──────── Texto citado ────────

Segunda Guerra Mundial.
El
patriotismo, el amor hacia el país en el que uno ha nacido y el orgullo por lo
que ha logrado, es una emoción frecuente y natural. Es también algo que se
advierte habitualmente en la obra de muchos historiadores, y especialmente en
lo referente a la Segunda Guerra Mundial. En los relatos de los historiadores
de las naciones vencedoras el patriotismo aparece por todas partes. Desde hace
generaciones, se insiste al público de esos países en que tiene que
enorgullecerse de sus victorias. En
principio no hay nada que objetar a esto, sobre todo si esos historiadores
saben separar los hechos del comentario patriótico. Pero la realidad es
diferente. En la crónica de las guerras, en las que se pierden muchas vidas, es
fácil que los sentimientos se agudicen y que el patriotismo se confunda con
facilidad con el chovinismo y la xenofobia. Sistemáticamente, chovinistas y
xenófobos se consideran patriotas sin mácula. En realidad, el auténtico
patriotismo ha de ser lo suficientemente fuerte para reconocer no sólo lo que
han logrado nuestros compatriotas, sino también sus fracasos, sus locuras y sus
crímenes. Entre los contendientes de una guerra habitualmente no hay nadie
inmaculado, aunque sí hay países en los que el proceso de “aceptación” de los
errores y crímenes propios es bastante más largo que en otros. Y, lógicamente,
esto afecta a la historiografía.

────────

» Enunciado de la tarea
En el texto sobre el patriotismo y la Segunda Guerra Mundial, ¿qué debe reconocer el auténtico patriotismo además de los logros de los compatriotas?

──────── Entradas proporcionadas ────────

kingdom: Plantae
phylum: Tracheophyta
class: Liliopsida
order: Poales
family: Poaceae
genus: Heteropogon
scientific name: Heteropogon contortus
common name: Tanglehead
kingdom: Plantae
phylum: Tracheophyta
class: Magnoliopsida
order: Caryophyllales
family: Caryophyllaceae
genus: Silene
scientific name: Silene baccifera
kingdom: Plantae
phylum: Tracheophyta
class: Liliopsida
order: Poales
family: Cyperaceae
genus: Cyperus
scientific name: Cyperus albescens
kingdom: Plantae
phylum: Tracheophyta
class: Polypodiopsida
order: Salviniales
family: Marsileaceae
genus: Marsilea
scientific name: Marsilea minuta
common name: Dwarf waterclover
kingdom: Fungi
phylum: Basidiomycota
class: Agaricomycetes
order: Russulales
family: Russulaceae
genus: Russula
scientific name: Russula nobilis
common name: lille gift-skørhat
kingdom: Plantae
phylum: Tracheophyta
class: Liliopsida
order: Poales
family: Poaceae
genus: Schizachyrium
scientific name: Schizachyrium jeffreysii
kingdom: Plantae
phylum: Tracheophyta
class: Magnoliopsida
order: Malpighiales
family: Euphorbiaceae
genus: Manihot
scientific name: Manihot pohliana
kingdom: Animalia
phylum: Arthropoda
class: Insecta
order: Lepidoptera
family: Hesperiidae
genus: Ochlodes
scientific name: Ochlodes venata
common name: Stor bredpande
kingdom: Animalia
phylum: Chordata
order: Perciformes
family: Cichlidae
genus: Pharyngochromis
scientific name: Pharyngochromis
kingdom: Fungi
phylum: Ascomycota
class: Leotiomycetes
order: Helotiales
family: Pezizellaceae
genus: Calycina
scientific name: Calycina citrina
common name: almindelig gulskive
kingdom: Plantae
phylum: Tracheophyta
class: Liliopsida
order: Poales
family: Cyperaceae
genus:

────────

» Respuesta del ejercicio
Sus fracasos, sus locuras y sus crímenes.